Talking Culture

Jim Allison (ALLISON@NAUVAX.BITNET)
Thu, 3 Feb 1994 14:45:35 -0700

Bob Graber writes that he wants to be able to say that "Automobiles are a
feature of our culture." He complains that McCreery's definition does not
allow that, forcing him to say "Information about automobiles is part of our
culture," leaving the actual object out.

I would like to maintain the distinction between culture defined in mental
terms, i.e., defined along the lines of McCreery's definition, and material
culture. Thus, as I see it, culture includes knowledge about building,
repairing, or driving cars, using mathematical notation, calendars, or the
alphabet, and so on, but not the actual things. This does not preclude study
of material culture (as an archaeologist this is all I study directly), but
allows me to focus on the connections and disjunctions between the things
people make and the more-or-less shared knowledge and world view that causes
people to make and use things in patterned ways.

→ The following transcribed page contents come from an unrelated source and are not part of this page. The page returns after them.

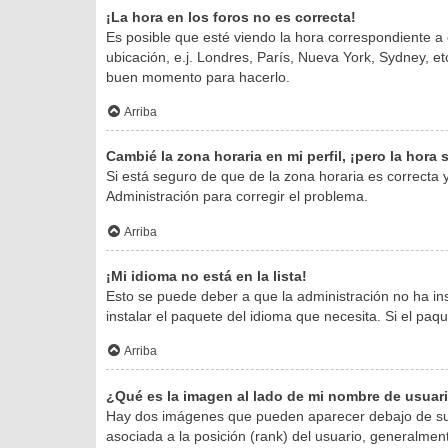
¡La hora en los foros no es correcta!
Es posible que esté viendo la hora correspondiente a o
ubicación, e.j. Londres, París, Nueva York, Sydney, e
buen momento para hacerlo.
Arriba
Cambié la zona horaria en mi perfil, ¡pero la hora
Si está seguro de que de la zona horaria es correcta
Administración para corregir el problema.
Arriba
¡Mi idioma no está en la lista!
Esto se puede deber a que la administración no ha in
instalar el paquete del idioma que necesita. Si el pa
Arriba
¿Qué es la imagen al lado de mi nombre de usuar
Hay dos imágenes que pueden aparecer debajo de su no
asociada a la posición (rank) del usuario, generalmen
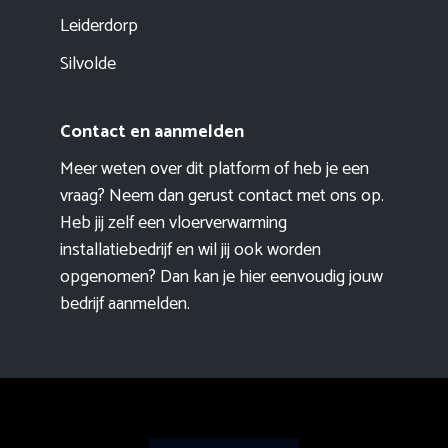
Leiderdorp
Silvolde
Contact en aanmelden
Meer weten over dit platform of heb je een
vraag? Neem dan gerust contact met ons op.
Heb jij zelf een vloerverwarming
installatiebedrijf en wil jij ook worden
opgenomen? Dan kan je hier eenvoudig
jouw
bedrijf aanmelden
.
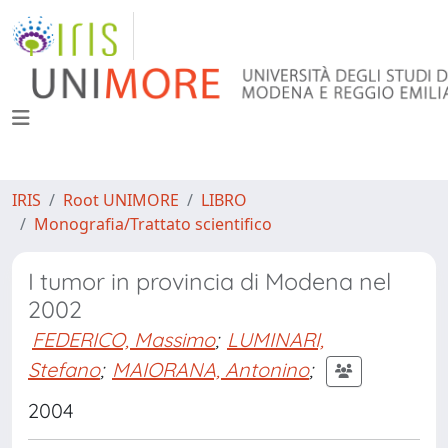
IRIS
Root UNIMORE
LIBRO
Monografia/Trattato scientifico
I tumor in provincia di Modena nel
2002
FEDERICO, Massimo
;
LUMINARI,
Stefano
;
MAIORANA, Antonino
;
2004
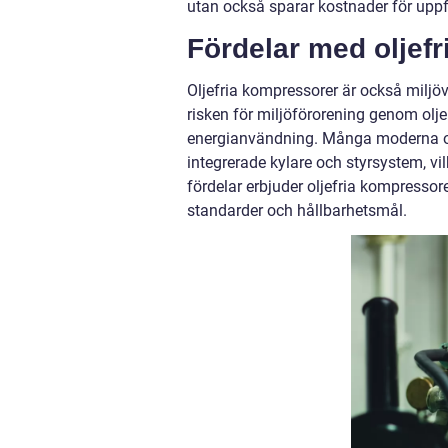
utan också sparar kostnader för upp
Fördelar med oljef
Oljefria kompressorer är också miljö
risken för miljöförorening genom olje
energianvändning. Många moderna ol
integrerade kylare och styrsystem, vi
fördelar erbjuder oljefria kompressore
standarder och hållbarhetsmål.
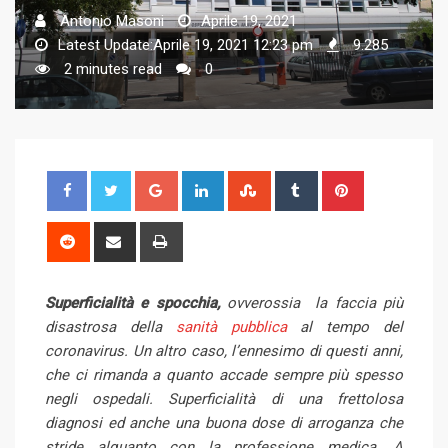
Antonio Masoni
Aprile 19, 2021
Latest Update:Aprile 19, 2021 12:23 pm
9.285
2 minutes read
0
G
L
S
T
P
o
i
t
u
i
o
n
u
m
n
R
S
P
g
k
m
b
t
e
h
r
l
e
b
l
e
d
a
i
Superficialità e spocchia,
e
ovverossia la faccia più
d
l
r
r
d
r
n
disastrosa della
+
sanità pubblica
I
e
al tempo del
e
i
e
t
coronavirus. Un altro caso, l’ennesimo di questi anni,
n
U
s
t
v
che ci rimanda a quanto accade sempre più spesso
p
t
i
negli ospedali. Superficialità di una frettolosa
o
a
diagnosi ed anche una buona dose di arroganza che
n
E
stride alquanto con la professione medica. A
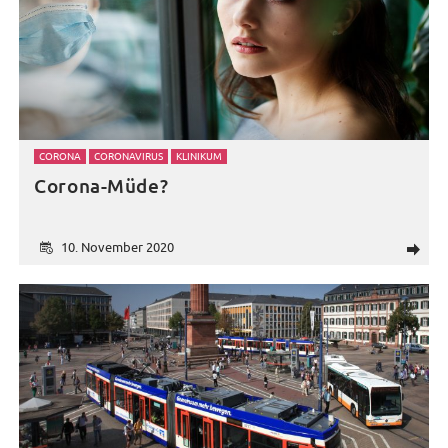
CORONA
CORONAVIRUS
KLINIKUM
Corona-Müde?
10. November 2020
d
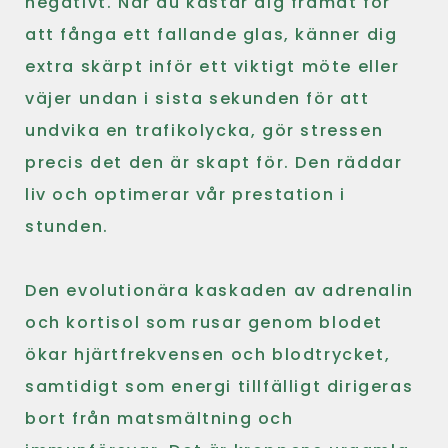
negativt. När du kastar dig framåt för
att fånga ett fallande glas, känner dig
extra skärpt inför ett viktigt möte eller
väjer undan i sista sekunden för att
undvika en trafikolycka, gör stressen
precis det den är skapt för. Den räddar
liv och optimerar vår prestation i
stunden.
Den evolutionära kaskaden av adrenalin
och kortisol som rusar genom blodet
ökar hjärtfrekvensen och blodtrycket,
samtidigt som energi tillfälligt dirigeras
bort från matsmältning och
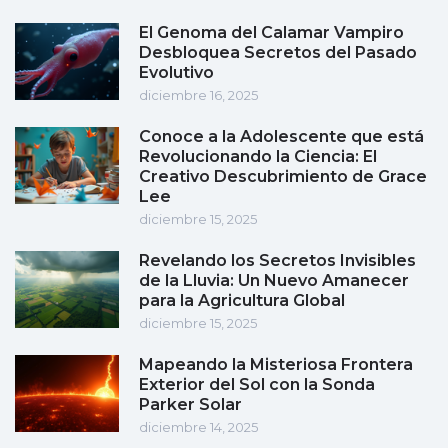
El Genoma del Calamar Vampiro
Desbloquea Secretos del Pasado
Evolutivo
diciembre 16, 2025
Conoce a la Adolescente que está
Revolucionando la Ciencia: El
Creativo Descubrimiento de Grace
Lee
diciembre 15, 2025
Revelando los Secretos Invisibles
de la Lluvia: Un Nuevo Amanecer
para la Agricultura Global
diciembre 15, 2025
Mapeando la Misteriosa Frontera
Exterior del Sol con la Sonda
Parker Solar
diciembre 14, 2025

Graber prefers a definition of culture that subsumes both what I have called
culture and what I call material culture. I have no problem with this but I
think he then needs separate terms for what I call culture (maybe mental
culture, or shared knowledge, or...) and material culture.
The real trouble is that the term culture has been around so long, and used in
so many ways, that it tends to blur (or obliterate) the boundaries between
concepts that could usefully be kept separate. Maybe, instead of trying to
define the term culture (despite my rather weak attempt to define the term
above, I agree with James Carrier that the attempt is probably midguided), we
should try to identify the different concepts to which the term has been
applied. Once the concepts are identified we could then try to agree on what
terms to use to refer to those concepts, perhaps reserving 'culture' for the
whole collection, or maybe discarding the term altogether.

Some may object that they find it useful to define 'culture' in one way or
another, but this begs the question of whether it might be more useful to keep
the definition but apply a less ambiguous term to it.